Filter the lines below and copy out each one that contains the word "Bitget".
** Opening Records to use block **
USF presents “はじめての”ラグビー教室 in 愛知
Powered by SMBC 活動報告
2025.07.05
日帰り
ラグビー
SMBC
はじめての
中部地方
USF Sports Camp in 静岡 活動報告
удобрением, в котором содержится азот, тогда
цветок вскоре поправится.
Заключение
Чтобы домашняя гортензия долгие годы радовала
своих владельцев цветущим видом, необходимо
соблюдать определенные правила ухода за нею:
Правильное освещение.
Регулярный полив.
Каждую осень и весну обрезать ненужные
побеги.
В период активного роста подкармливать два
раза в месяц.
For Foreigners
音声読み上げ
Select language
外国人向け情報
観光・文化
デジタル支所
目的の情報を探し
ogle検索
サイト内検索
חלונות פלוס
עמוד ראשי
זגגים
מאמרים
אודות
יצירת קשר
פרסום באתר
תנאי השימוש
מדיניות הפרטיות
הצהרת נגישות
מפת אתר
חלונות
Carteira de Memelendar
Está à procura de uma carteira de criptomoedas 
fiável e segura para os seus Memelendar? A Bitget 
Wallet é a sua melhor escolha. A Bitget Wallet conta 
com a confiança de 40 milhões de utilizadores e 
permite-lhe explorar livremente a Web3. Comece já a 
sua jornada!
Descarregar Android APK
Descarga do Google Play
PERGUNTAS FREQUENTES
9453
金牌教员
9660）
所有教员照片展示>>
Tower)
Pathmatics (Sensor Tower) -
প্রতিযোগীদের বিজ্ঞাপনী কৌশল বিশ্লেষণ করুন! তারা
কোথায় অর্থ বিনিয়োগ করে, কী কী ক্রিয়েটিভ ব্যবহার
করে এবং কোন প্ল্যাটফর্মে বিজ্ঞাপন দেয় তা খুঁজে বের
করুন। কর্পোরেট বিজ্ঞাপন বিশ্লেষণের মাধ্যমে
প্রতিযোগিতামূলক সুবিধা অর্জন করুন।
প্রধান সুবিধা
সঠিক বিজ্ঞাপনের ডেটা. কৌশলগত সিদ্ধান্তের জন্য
** Closing Records to use block **
#### Reply:
fiável e segura para os seus Memelendar? A Bitget 
Wallet é a sua melhor escolha. A Bitget Wallet conta 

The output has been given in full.